Choosing audio channels
Premiere Pro has advanced audio management features. You can create complex sound mixes
and selectively target output audio channels with original clip audio. You can work with
mono, stereo, 5.1, Ambisonics, and even 32-channel sequences and clips with precise control
over the routing of audio channels.
If you’re just starting out, you’ll probably want to produce sequences mastered in stereo using
mono or stereo source clips. In this case, the default settings are most likely what you need.
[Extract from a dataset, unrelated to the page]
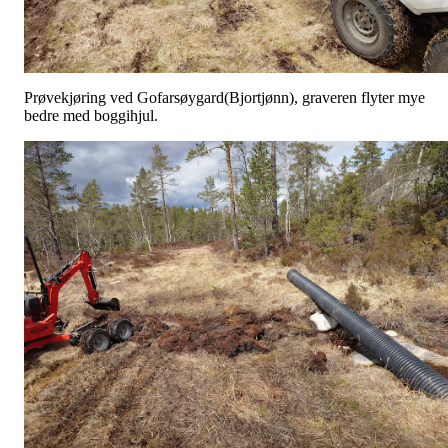
Prøvekjøring ved Gofarsøygard(Bjortjønn), graveren flyter mye
bedre med boggihjul.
When recording audio with a professional camera, it’s common to have one microphone record
onto one audio channel and a different microphone record onto another audio channel. These are
the same audio channels that would be used for regular stereo audio, but they now contain
completely separate sound.
Your camera adds metadata to the audio to tell Premiere Pro whether the sound is meant to be
mono (separate audio channels) or stereo (channel 1 audio and channel 2 audio combined to
produce the complete stereo mix).
What is an audio channel?
When an audio recording is created, it’s always captured and stored as one or more audio
channels. Think of a channel as a single signal—something you could hear with one ear.
Because we have two ears, we are able to hear in stereo—sensing where a sound comes
from by comparing differences in the way the sound arrives at each ear. The process
happens automatically and precognitively (your conscious mind doesn’t do any analysis to
sense where a sound comes from).
To capture stereo (the sound two ears can detect), you need two signals, so two channels
are recorded.
One signal (let’s say the sound a microphone captures) becomes one channel in an audio
recording. For output, one channel will play through one speaker or headphone ear. The
more channels you have for recording, the more sources you can capture independently
(think of capturing an entire orchestra with many channels to be able to adjust the volume
of each instrument separately in post-production).
To play audio with different volume levels on multiple speakers (for surround sound, for
example), you need multiple playback channels. You’ll learn more about working with
audio in Lesson 10, “Editing and Mixing Audio.”